Rate Limits and CAPTCHAs

Google doesn't expose a rate limit for anonymous search queries, but running too many searches in a short window from the same IP will trigger CAPTCHA challenges. The tool runs one search per invocation — it doesn't batch multiple keywords in a single session — which keeps it well inside safe territory for personal use. If you want to process a list of 50 keywords, run them sequentially with a few minutes between each, not in a tight loop.

Locale Dependency

PAA results are locale-sensitive. The same keyword returns different questions in English (US) vs. English (UK) vs. Spanish. The tool passes &hl=en in the query string to request English results, but the actual country serving the response depends on the scraping machine's IP geolocation. Results may vary if you're running this from outside the US.

Questions Without PAA Boxes

Some keywords — primarily navigational queries like brand names or exact URLs — don't trigger a PAA box at all. The tool handles this gracefully: if no PAA elements are found, it exits cleanly with an empty output file rather than hanging or erroring.

Why Build This Instead of Using a PAA API?

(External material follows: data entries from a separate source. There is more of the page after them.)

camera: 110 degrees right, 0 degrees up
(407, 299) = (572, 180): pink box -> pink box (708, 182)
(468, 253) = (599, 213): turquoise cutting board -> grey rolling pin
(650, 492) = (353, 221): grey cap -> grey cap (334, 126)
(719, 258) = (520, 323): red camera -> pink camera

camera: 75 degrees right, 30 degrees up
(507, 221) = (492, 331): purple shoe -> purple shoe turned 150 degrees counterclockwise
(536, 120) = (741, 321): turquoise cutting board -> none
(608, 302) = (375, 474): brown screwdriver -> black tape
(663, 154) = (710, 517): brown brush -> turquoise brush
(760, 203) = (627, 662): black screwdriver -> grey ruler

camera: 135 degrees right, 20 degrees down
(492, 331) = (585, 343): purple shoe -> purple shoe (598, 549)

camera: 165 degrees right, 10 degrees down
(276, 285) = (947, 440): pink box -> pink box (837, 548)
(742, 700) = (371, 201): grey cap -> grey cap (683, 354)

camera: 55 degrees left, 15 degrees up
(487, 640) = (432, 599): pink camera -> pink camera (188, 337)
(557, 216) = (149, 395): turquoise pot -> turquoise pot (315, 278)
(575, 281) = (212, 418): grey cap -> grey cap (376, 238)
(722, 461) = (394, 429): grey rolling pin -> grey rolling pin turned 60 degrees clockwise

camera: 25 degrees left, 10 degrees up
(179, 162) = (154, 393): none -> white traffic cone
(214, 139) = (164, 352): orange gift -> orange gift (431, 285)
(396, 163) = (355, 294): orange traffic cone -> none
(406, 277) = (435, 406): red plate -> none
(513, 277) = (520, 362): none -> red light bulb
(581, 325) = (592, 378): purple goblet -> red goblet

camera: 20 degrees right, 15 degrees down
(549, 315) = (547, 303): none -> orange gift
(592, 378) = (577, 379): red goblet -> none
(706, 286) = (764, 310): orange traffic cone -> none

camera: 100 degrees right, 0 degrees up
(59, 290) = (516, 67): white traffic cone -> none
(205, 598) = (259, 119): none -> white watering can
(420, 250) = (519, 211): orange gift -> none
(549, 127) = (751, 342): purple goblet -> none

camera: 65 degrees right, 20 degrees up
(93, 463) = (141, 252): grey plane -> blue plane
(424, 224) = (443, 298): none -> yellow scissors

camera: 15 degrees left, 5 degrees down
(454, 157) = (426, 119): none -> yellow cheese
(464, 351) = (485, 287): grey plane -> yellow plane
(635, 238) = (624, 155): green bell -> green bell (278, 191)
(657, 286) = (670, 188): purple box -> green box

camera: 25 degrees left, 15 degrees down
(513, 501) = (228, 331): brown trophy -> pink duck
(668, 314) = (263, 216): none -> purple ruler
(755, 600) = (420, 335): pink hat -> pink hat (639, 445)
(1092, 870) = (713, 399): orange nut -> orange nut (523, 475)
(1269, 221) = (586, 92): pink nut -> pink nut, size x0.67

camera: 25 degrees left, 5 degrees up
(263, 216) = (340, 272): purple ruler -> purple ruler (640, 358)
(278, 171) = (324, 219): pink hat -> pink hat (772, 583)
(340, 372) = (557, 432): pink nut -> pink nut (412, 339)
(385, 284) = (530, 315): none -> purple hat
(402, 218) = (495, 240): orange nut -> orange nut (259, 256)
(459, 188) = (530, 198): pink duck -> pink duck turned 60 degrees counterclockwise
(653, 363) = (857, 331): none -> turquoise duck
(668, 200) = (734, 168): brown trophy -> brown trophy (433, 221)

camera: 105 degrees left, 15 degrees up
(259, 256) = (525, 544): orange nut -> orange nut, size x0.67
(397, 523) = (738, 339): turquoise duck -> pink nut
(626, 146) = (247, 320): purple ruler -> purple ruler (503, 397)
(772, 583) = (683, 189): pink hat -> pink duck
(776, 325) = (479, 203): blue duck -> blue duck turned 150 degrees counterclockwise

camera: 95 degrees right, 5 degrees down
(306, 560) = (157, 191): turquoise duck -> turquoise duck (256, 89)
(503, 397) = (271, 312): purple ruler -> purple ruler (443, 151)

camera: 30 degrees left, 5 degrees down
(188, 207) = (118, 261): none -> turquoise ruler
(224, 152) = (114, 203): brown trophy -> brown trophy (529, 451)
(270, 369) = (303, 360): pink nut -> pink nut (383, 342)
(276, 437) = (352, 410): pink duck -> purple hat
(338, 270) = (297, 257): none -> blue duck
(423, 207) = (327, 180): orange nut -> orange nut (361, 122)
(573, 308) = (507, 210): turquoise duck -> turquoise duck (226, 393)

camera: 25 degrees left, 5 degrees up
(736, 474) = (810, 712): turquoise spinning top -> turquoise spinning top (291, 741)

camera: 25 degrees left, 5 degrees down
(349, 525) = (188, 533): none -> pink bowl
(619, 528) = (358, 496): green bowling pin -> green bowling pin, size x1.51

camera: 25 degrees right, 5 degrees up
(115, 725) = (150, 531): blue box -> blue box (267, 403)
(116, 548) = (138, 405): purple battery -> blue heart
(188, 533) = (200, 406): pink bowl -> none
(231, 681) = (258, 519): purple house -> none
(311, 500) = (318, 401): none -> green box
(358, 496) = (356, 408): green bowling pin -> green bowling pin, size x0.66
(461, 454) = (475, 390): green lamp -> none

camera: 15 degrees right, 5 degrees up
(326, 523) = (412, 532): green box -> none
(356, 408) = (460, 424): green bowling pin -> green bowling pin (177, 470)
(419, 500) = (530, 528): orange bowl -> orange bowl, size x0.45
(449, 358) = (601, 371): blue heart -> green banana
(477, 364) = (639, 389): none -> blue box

Several commercial tools offer PAA data via API — KeywordsPeopleUse, AlsoAsked, and others. They're excellent products and I've used them. The reason I built my own was specific to my workflow:

No subscription cost for occasional research use. I write a few posts a month; paying $30–$100/month for a dedicated tool isn't justified.
JSON output I control. Commercial APIs return their own schema; this tool returns exactly the fields I need in a format that plugs directly into my other scripts.
Local privacy. Research queries run entirely on my machine — no third-party service sees which keywords I'm researching before publishing.
Good excuse to write a Puppeteer project. Browser automation is a useful skill; a small, self-contained tool is a better way to stay fluent with it than reading documentation.

What's Next

A few things are on the list for future iterations:

Batch mode: Accept a text file of keywords and process them sequentially with configurable delays between searches.
Parent tracking: Record which parent question each child question expanded from, enabling a true question tree rather than a flat depth-annotated list. This would make the output more useful for structured outline generation.
Markdown export: Output a nested Markdown list that maps directly to a blog post structure — H2 for depth-0 questions, H3 for depth-1, etc.
Local LLM integration: Pipe the question list into Arpy Assist on the Pi to generate draft outlines without sending research queries to a cloud API.

The source is available on GitHub at github.com/josefresco/people-also-ask. If you do content marketing, technical writing, or SEO work and find yourself repeatedly opening browser tabs to manually collect PAA questions, this saves that time.